** Opening RECORDS FOR THE TASK block **

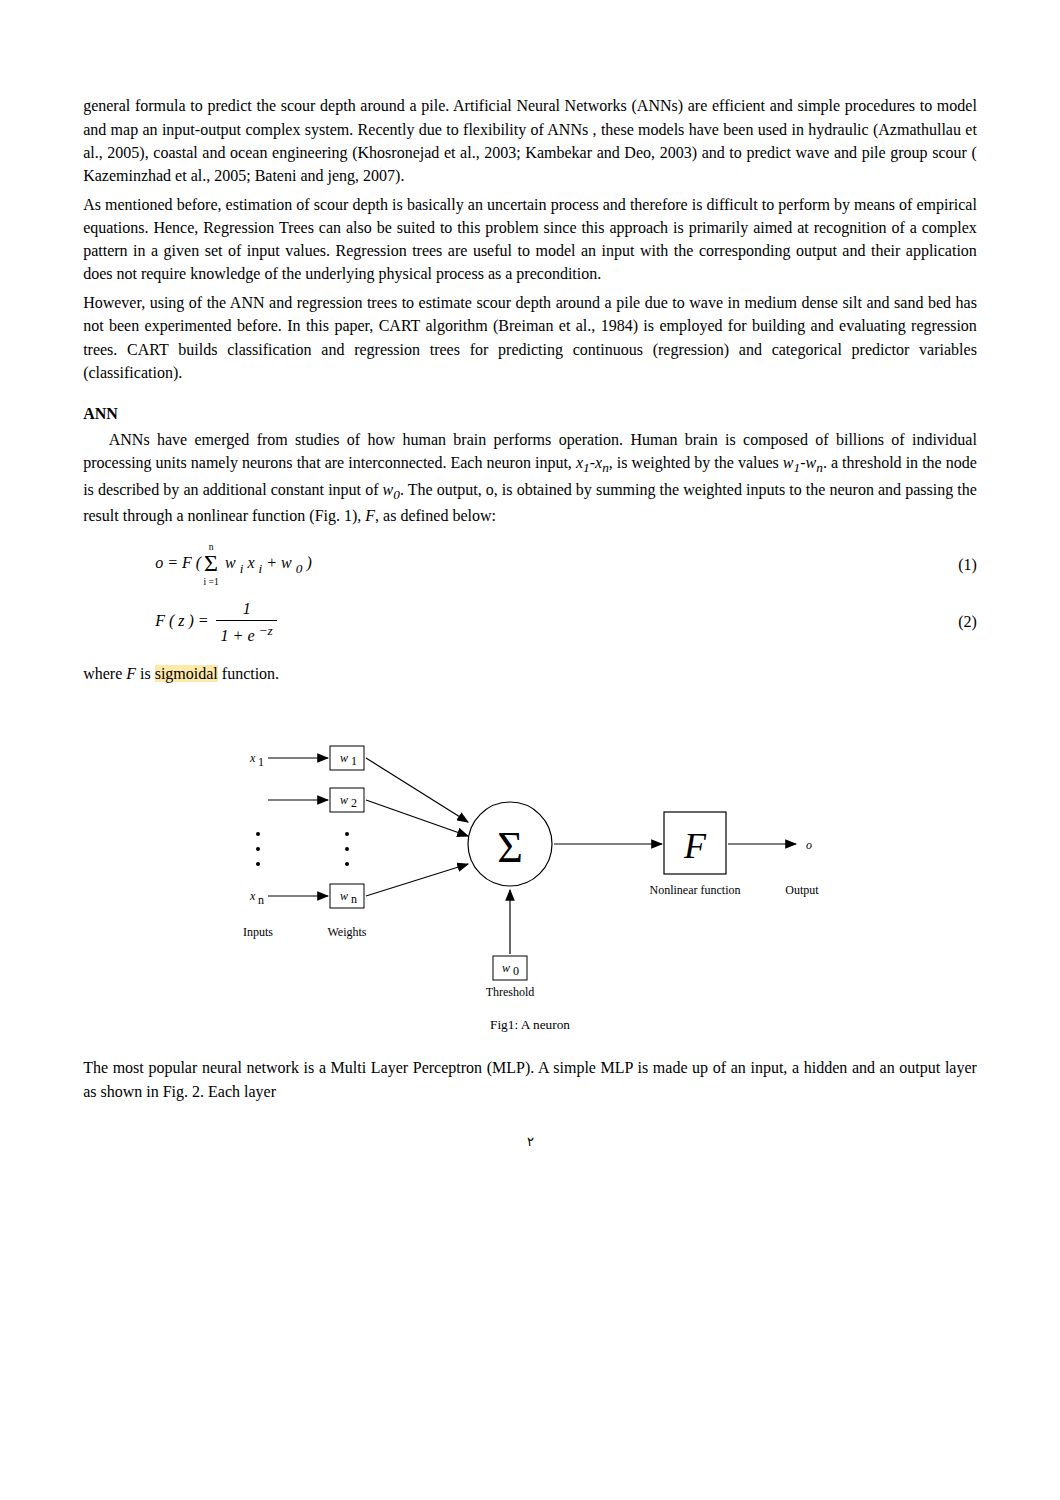general formula to predict the scour depth around a pile. Artificial Neural Networks (ANNs) are efficient and simple procedures to model and map an input-output complex system. Recently due to flexibility of ANNs , these models have been used in hydraulic (Azmathullau et al., 2005), coastal and ocean engineering (Khosronejad et al., 2003; Kambekar and Deo, 2003) and to predict wave and pile group scour ( Kazeminzhad et al., 2005; Bateni and jeng, 2007).
As mentioned before, estimation of scour depth is basically an uncertain process and therefore is difficult to perform by means of empirical equations. Hence, Regression Trees can also be suited to this problem since this approach is primarily aimed at recognition of a complex pattern in a given set of input values. Regression trees are useful to model an input with the corresponding output and their application does not require knowledge of the underlying physical process as a precondition.
However, using of the ANN and regression trees to estimate scour depth around a pile due to wave in medium dense silt and sand bed has not been experimented before. In this paper, CART algorithm (Breiman et al., 1984) is employed for building and evaluating regression trees. CART builds classification and regression trees for predicting continuous (regression) and categorical predictor variables (classification).
ANN
ANNs have emerged from studies of how human brain performs operation. Human brain is composed of billions of individual processing units namely neurons that are interconnected. Each neuron input, x1-xn, is weighted by the values w1-wn. a threshold in the node is described by an additional constant input of w0. The output, o, is obtained by summing the weighted inputs to the neuron and passing the result through a nonlinear function (Fig. 1), F, as defined below:
o = F (nΣi =1 w i x i + w 0 ) (1)
F ( z ) = 1 1 + e −z (2)
where F is sigmoidal function.
x 1 x n w 1 w 2 w n Σ w 0 Threshold F o Nonlinear function Output Inputs Weights
Fig1: A neuron
The most popular neural network is a Multi Layer Perceptron (MLP). A simple MLP is made up of an input, a hidden and an output layer as shown in Fig. 2. Each layer
٢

** Closing RECORDS FOR THE TASK block **

WHAT THE TASK REQUIRES | What you give back should be exactly the lines of the entries above from the one containing "Fig1: A neuron" to the end, and nothing more.

YOUR RESPONSE |
Fig1: A neuron
The most popular neural network is a Multi Layer Perceptron (MLP). A simple MLP is made up of an input, a hidden and an output layer as shown in Fig. 2. Each layer
٢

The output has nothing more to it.